Work required
Report how many lines in the records below contain the string "chart", matching case exactly. Give only the number.

Input
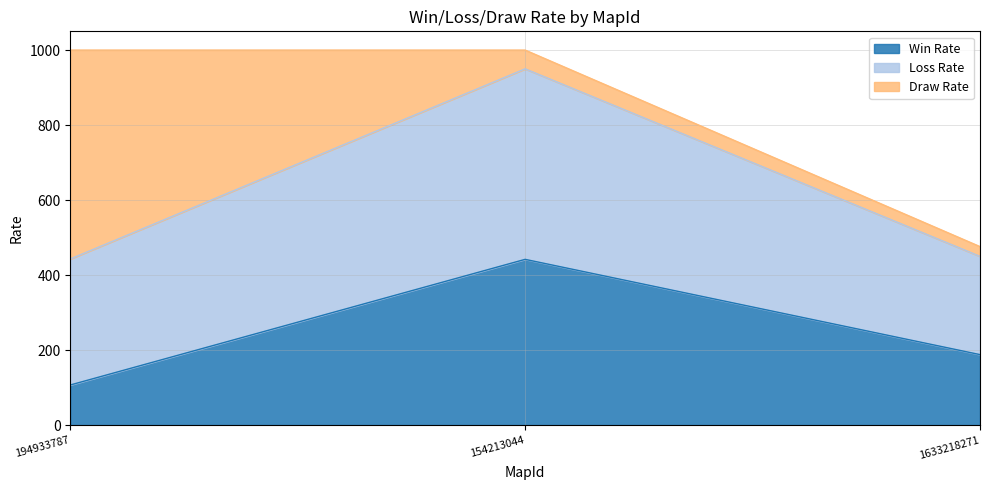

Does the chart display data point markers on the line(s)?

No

--

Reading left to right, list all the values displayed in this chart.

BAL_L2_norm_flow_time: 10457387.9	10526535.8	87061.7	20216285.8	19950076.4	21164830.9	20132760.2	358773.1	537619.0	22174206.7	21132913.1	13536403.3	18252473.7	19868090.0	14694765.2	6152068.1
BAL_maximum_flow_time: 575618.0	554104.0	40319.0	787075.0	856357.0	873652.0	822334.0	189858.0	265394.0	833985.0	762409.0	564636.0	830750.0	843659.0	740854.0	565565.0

...

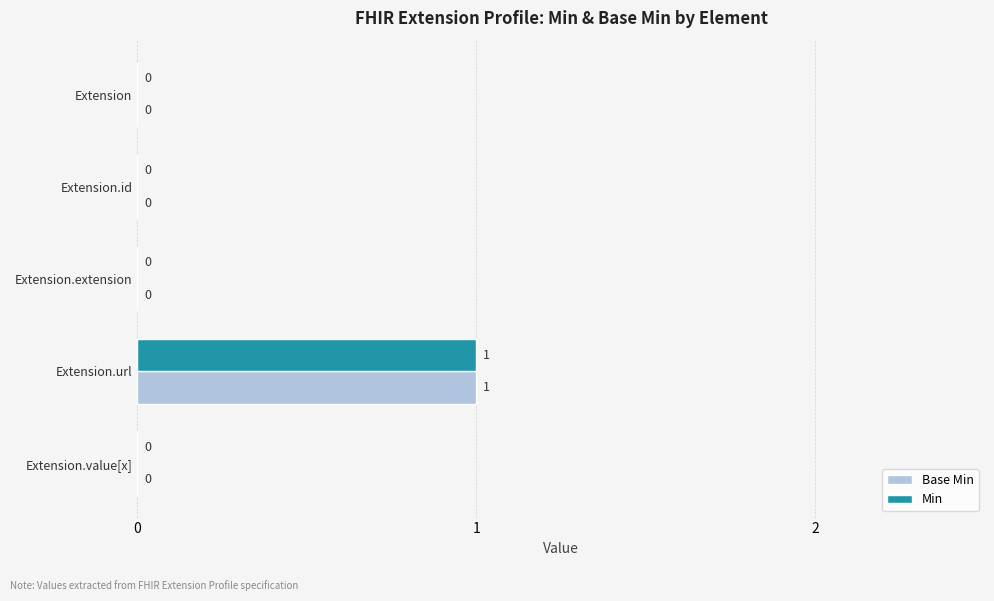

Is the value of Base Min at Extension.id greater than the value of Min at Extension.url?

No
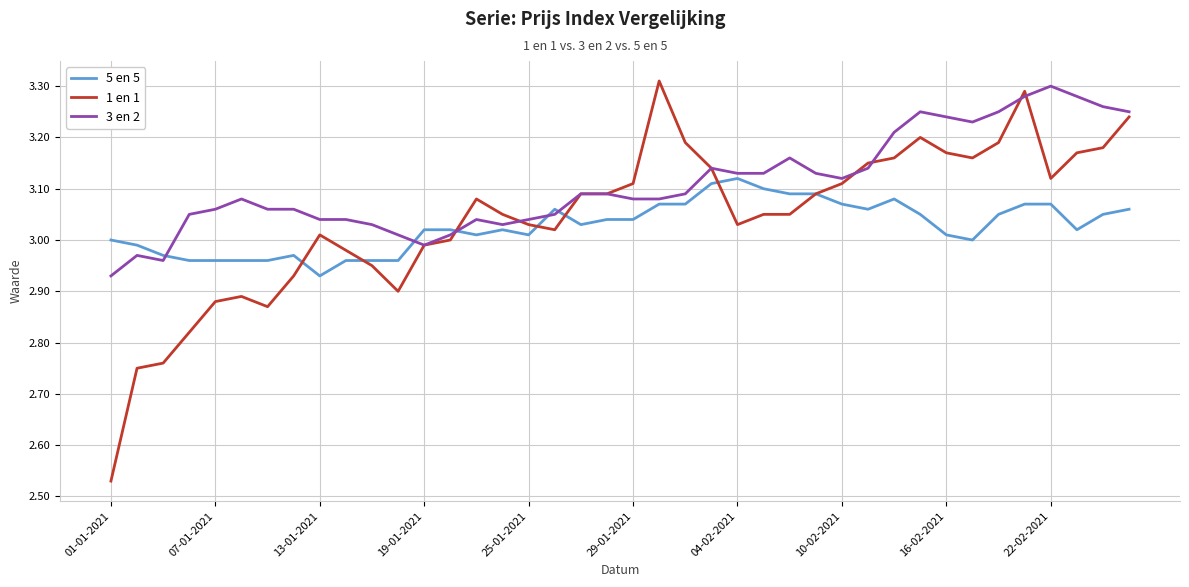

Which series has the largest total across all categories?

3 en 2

Solution for this problem
2